- Text for analysis

::::::

Amendment agreed to.

MR. STANSFELD

then moved to leave out the word "underwood," in order to insert the words "or for both such purposes and." The object of the Amendment, he explained, was to omit the proviso moved by the hon. Member for South Norfolk.

Amendment agreed to.

MR. STANSFELD

said, that in point of form the next step for him to take would be to move the omission of Clause 19.

MR. G. MONCKTON

moved, in page 2, line 6, to leave out "sporting," because it was a word which would simply serve to puzzle the assessment committee.

MR. J. LOWTHER

moved to omit the word "fowling," and said that the words "shooting and fishing" would really cover all that the Government wanted to rate.

MR. J. S. HARDY

was of opinion that it would be necessary to retain the word "fowling."

MR. WEST

pointed out that the exact words in the Bill, "sporting, shooting, fowling, and fishing," were commonly inserted in deeds. It was safer to stand by the old words, which had been used for a very long time.

MR. CLARE READ

doubted whether they would cover the catching of rabbits in a warren.

MR. CAWLEY

said, he was not sure as to "fowling," but he thought "sporting" was too wide and general a phrase. The value for rating purposes would be a bagatelle.

MR. GOLDSMID

said, he thought it would be better to omit the word "sporting," which might include rat-catching; for he knew places where rat-catching was a favourite sport, and was largely practised. He thought, however, coursing might be included.

THE SOLICITOR GENERAL

said, he did not think it worth while to make such objections. The object of the Government was to include everything which formed the subject of a lease. Did the hon. Member ever see a lease of the right of rat-catching? All the rights referred to in the Bill were some- times of value, and he did not see why they should not be rateable.

MR. HUNT

said, he would like to know whether it was intended to rate the right of a master of foxhounds to ride to cover.

MR. J. LOWTHER

doubted whether the words would cover the case of a rabbit warren, about which there was no clement whatever of sport.

::::::

- What is expected
Return everything from "MR. CLARE READ" down to "might be included." in the debate above, copied word for word.

- Object localization data
::::::

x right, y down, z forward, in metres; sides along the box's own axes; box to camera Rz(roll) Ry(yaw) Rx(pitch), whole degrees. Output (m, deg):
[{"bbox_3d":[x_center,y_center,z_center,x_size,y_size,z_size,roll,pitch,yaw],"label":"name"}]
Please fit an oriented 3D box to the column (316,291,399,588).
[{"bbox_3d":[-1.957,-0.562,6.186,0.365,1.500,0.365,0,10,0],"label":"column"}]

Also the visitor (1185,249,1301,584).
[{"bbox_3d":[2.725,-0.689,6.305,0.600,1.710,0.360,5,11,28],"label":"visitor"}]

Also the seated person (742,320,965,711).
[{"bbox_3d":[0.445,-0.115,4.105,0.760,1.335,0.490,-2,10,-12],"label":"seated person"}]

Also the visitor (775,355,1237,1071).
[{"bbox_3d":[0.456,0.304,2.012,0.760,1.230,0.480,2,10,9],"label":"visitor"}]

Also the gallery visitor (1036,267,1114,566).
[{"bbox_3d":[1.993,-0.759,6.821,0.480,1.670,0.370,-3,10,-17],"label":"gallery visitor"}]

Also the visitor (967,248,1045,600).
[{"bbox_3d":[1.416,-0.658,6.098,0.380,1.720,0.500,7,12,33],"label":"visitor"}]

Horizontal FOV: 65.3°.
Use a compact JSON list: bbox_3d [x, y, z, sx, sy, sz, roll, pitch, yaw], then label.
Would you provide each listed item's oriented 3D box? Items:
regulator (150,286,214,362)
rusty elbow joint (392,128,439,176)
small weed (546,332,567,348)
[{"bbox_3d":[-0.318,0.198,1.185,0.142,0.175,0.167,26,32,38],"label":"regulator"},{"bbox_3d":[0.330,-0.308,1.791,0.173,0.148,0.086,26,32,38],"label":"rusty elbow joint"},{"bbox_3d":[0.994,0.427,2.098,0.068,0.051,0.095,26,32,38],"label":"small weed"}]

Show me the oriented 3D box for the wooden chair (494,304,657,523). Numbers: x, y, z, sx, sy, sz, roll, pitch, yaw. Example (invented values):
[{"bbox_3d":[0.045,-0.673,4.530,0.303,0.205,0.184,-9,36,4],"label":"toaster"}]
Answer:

::::::

- Task output
MR. CLARE READ

doubted whether they would cover the catching of rabbits in a warren.

MR. CAWLEY

said, he was not sure as to "fowling," but he thought "sporting" was too wide and general a phrase. The value for rating purposes would be a bagatelle.

MR. GOLDSMID

said, he thought it would be better to omit the word "sporting," which might include rat-catching; for he knew places where rat-catching was a favourite sport, and was largely practised. He thought, however, coursing might be included.